[Try it]
No image is to be carried over; reproduce the rest of the listing word for word.

[Information provided]
■ ■ ■
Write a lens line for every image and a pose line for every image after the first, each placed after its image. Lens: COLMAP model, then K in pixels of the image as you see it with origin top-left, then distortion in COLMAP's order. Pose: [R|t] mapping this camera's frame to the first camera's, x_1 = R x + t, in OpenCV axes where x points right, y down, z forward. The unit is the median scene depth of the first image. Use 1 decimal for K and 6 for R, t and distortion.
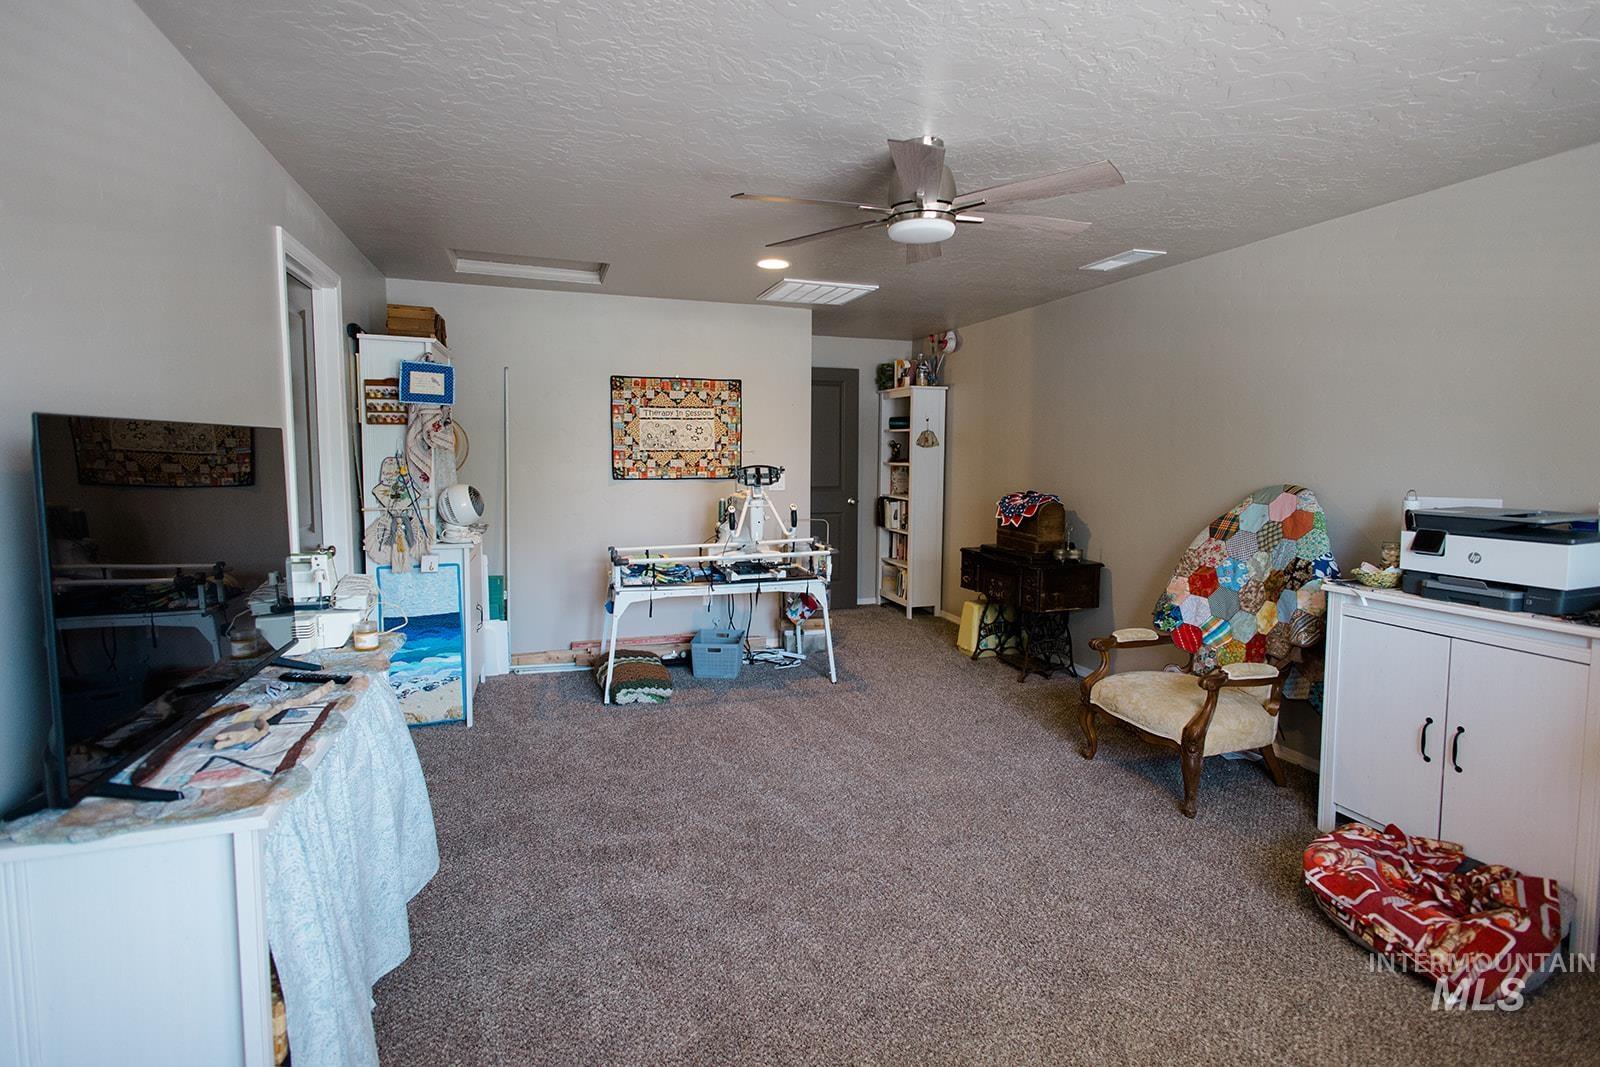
lens RADIAL K [[760.9, 0, 801.6], [0, 760.9, 523.8], [0, 0, 1]] dist [0.000795, -0.000083]
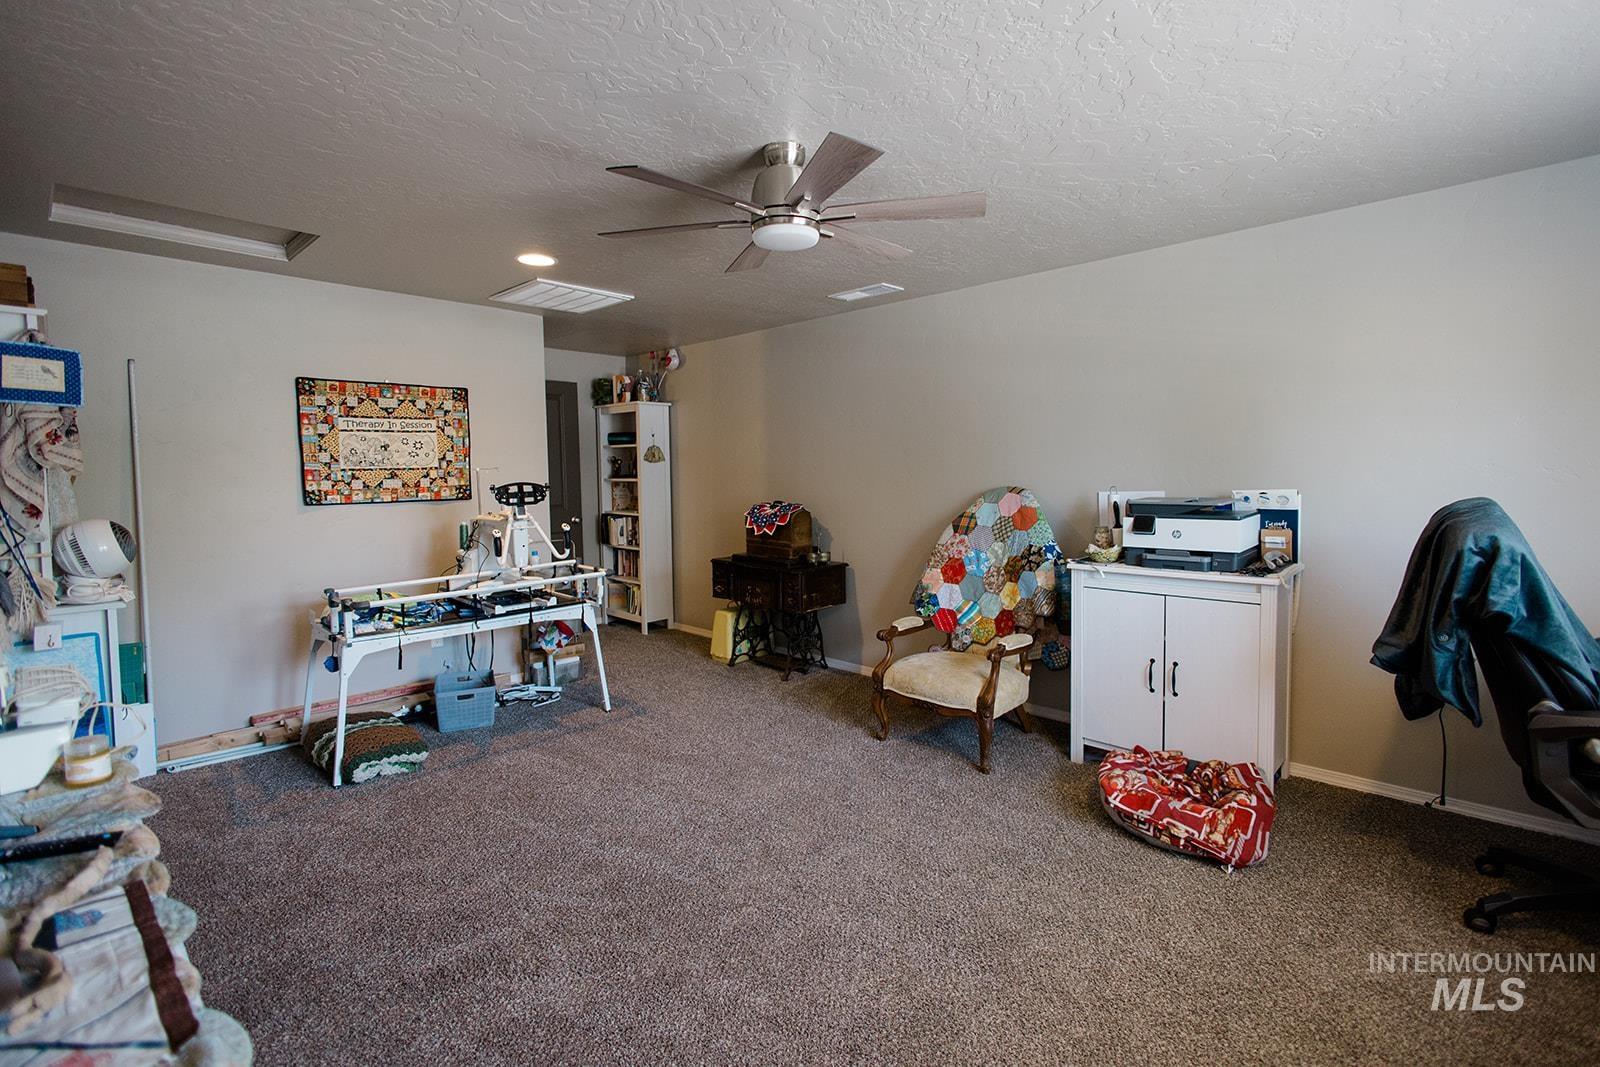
lens RADIAL K [[719.6, 0, 798.6], [0, 719.6, 524.0], [0, 0, 1]] dist [-0.001494, -0.000394]
pose [[0.886663, -0.051613, 0.459527, -0.166690], [0.060603, 0.998150, -0.004824, -0.004668], [-0.458428, 0.032126, 0.888151, 0.105411]]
■ ■ ■
[Exercise response]
Write a lens line for every image and a pose line for every image after the first, each placed after its image. Lens: COLMAP model, then K in pixels of the image as you see it with origin top-left, then distortion in COLMAP's order. Pose: [R|t] mapping this camera's frame to the first camera's, x_1 = R x + t, in OpenCV axes where x points right, y down, z forward. The unit is the median scene depth of the first image. Use 1 decimal for K and 6 for R, t and distortion.
lens RADIAL K [[760.9, 0, 801.6], [0, 760.9, 523.8], [0, 0, 1]] dist [0.000795, -0.000083]
lens RADIAL K [[719.6, 0, 798.6], [0, 719.6, 524.0], [0, 0, 1]] dist [-0.001494, -0.000394]
pose [[0.886663, -0.051613, 0.459527, -0.166690], [0.060603, 0.998150, -0.004824, -0.004668], [-0.458428, 0.032126, 0.888151, 0.105411]]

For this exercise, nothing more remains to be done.